In questa guida mettiamo a disposizione un modello autocertificazione carichi pendenti da compilare e stampare.

Il certificato dei carichi pendenti è un documento che attesta la presenza di procedimenti penali in corso.
Questo documento si differenzia dal certificato penale, in quanto il certificato penale attesta la presenza di condanne penali riferite al passato.
Il certificato dei carichi pendenti si rivela utile in molte occasioni, per esempio in caso di assunzioni da parte di privati, oppure relativamente alla richiesta del passaporto e viene richiesto alla procura della Repubblica, anche diversa dalla propria residenza.
Il certificato dei carichi pendenti, emesso dalla Pubblica Amministrazione, non può essere utilizzato da questae quando un cittadino ha necessità di attestare l’eventuale presenza di procedimenti penali in corso, dovrà servirsi dell’autocertificazione e non del certificato originale.

L’autocertificazione, in generale, è una dichiarazione scritta e sottoscritta dal cittadino, altrimenti detta dichiarazione sostitutiva, che sostituisce i certificati originali.

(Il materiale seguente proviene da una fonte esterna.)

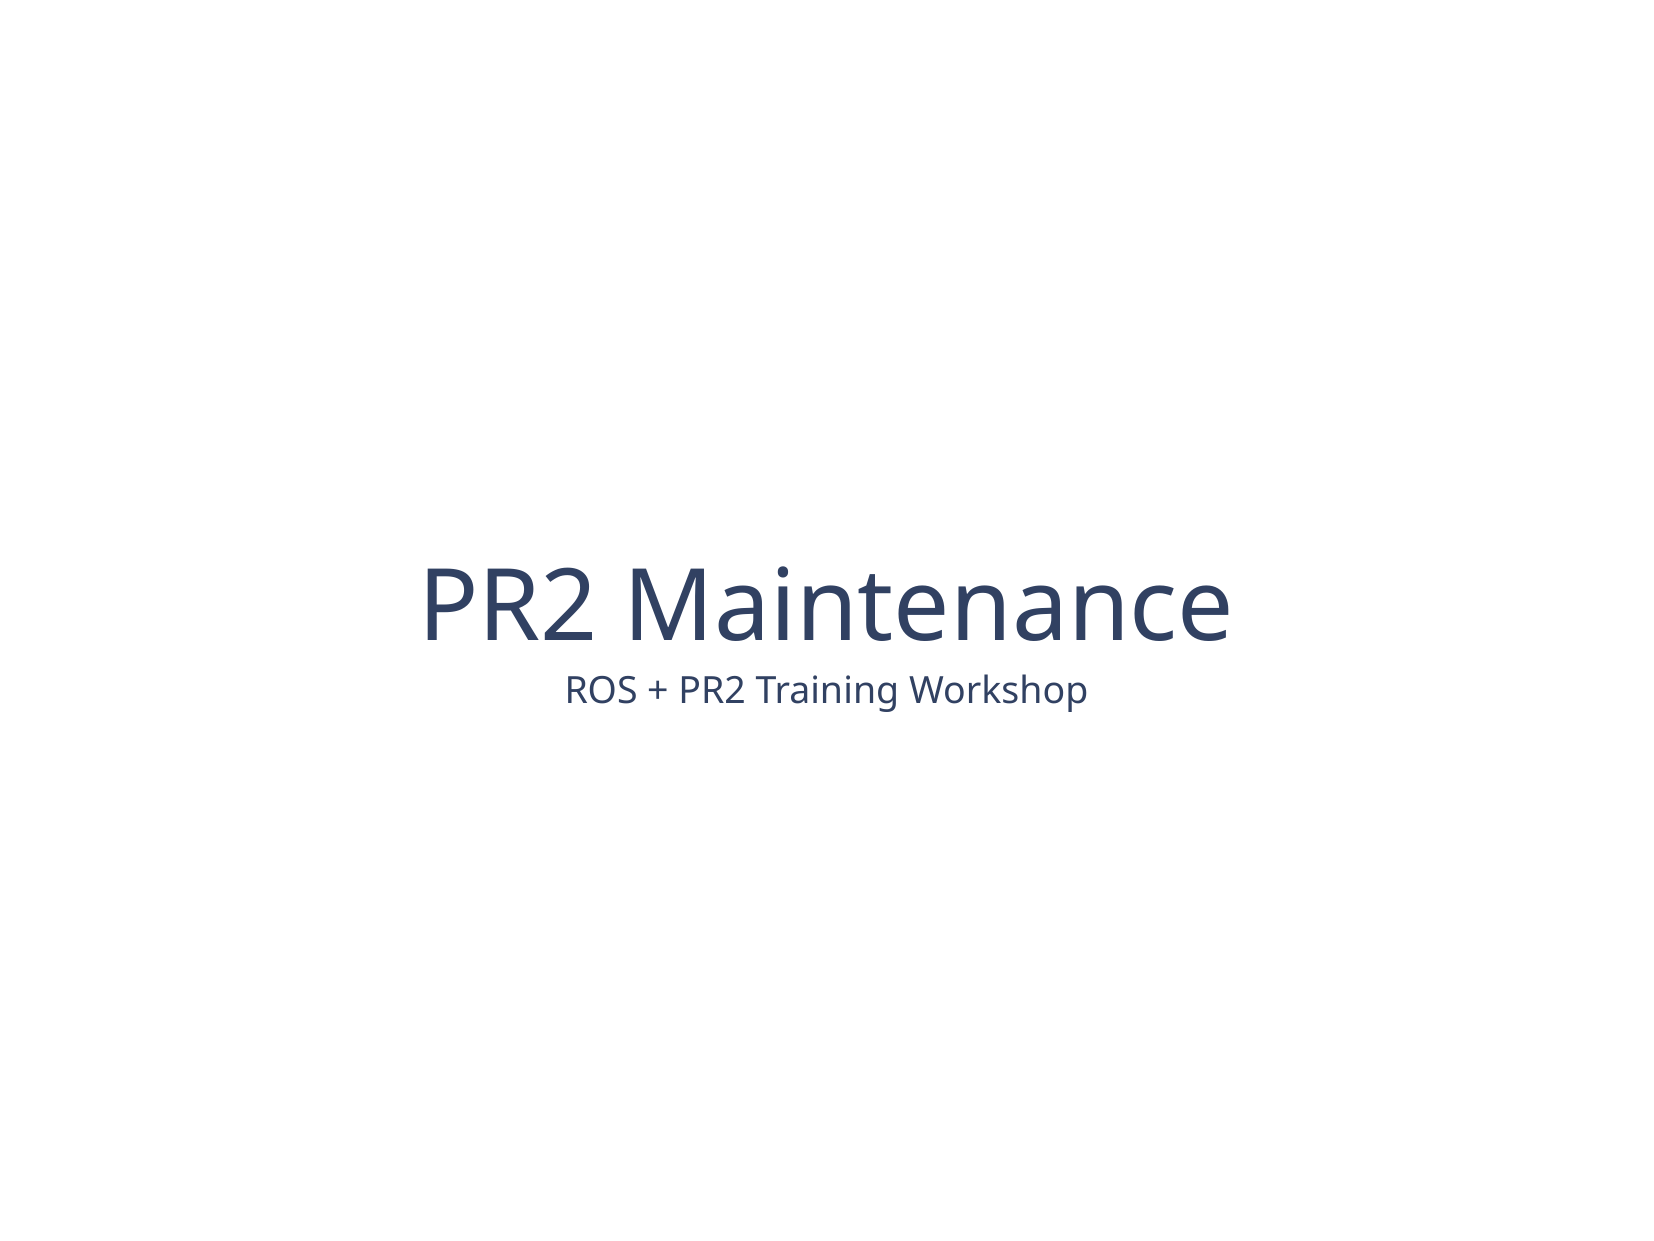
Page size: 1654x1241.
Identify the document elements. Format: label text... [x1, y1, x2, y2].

text_box ROS + PR2 Training Workshop [0, 656, 1654, 715]
text_box PR2 Maintenance [0, 526, 1654, 656]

Questo documento non ha bisogno dei documenti originali per essere accettato, tuttavia la pubblica amministrazione può effettuare controlli per accertare che sia stato dichiarato il vero, anche perché è insito nella dichiarazione stessa che il cittadino accetta il trattamento dei dati personali.
L’autocertificazione, come intuibile, ha semplificato di molto la vita del cittadino, che oggi può evitare di mettersi in coda a lunghe file solo per avere un certificato, producendolo direttamente a casa propria, evitando, oltre a lungaggini burocratiche ed inutili perdite di tempo, anche lo spreco di denaro.
A differenza del certificato infatti,l’autocertificazione non costa nulla e non c’è bisogno neppure della marca da bollo, ma ha la medesima valenza e validità, che nel caso specifico della dichiarazione sostitutiva dei carichi pendenti equivale a 6 mesi a decorrere dalla data di rilascio.

Possono utilizzare l’autocertificazione tutti i cittadini italiani, gli stranieri provvisti di regolare permesso di soggiorno e quelli che appartengono all’Unione Europea purché maggiorenni; per i minorenni invece, un genitore dovrà apporre la propria firma sul documento, mentre per gli interdetti la stessa cosa dovrà fare il loro tutore legale, la firma del genitore o del tutore è indispensabile per la validità dell’autocertificazione.

L’autocertificazione può essere utilizzata in tutti quei casi in cui bisogna produrre un documento per la pubblica amministrazione, per i pubblici servizi e, a volte, per i privati disposti ad accettare tali documenti. Per pubblica amministrazione si intendono enti pubblici come i Comuni, le province, le scuole e le università, le camere di commercio, i tribunali e simili, per pubblici servizi invece, ci si riferisce a enti di utilità pubblica come le poste, le agenzie di gas, acqua, luce e simili.
Questi enti sono giuridicamente obbligati ad accettare l’autocertificazione se essa risulta corretta e viene consegnata seguendo le giuste modalità, nel caso contrario, cioè se non lo fanno, se denunciati, incorreranno in sanzioni penali come previsto dalla legge, ovvero secondo quanto dichiarato dal codice penale, poiché si tratterebbe di rifiuto di atti d’ufficio.

Fare l’autocertificazione dei carichi pendenti è un’operazione molto facile, in quanto basta di non avere procedure penali in corso riguardanti la propria persona su un foglio di carta semplice oppure su un apposito modello precompilato.
Ecco i dati che si devono inserire, dati personali del dichiarante, quindi nome e cognome, luogo e data di nascita, comune ed indirizzo di residenza, poi bisognerà dichiarare di non avere procedure penali in corso e che si è al corrente che una dichiarazione falsa comporterebbe il decadimento del diritto all’autocertificazione e la conseguente applicazione delle sanzioni previste.
Alla fine del foglio va apposta la firma, che non deve essere autenticata, anche se, una volta consegnata, in genere si deve allegare una copia di un documento di identità valido.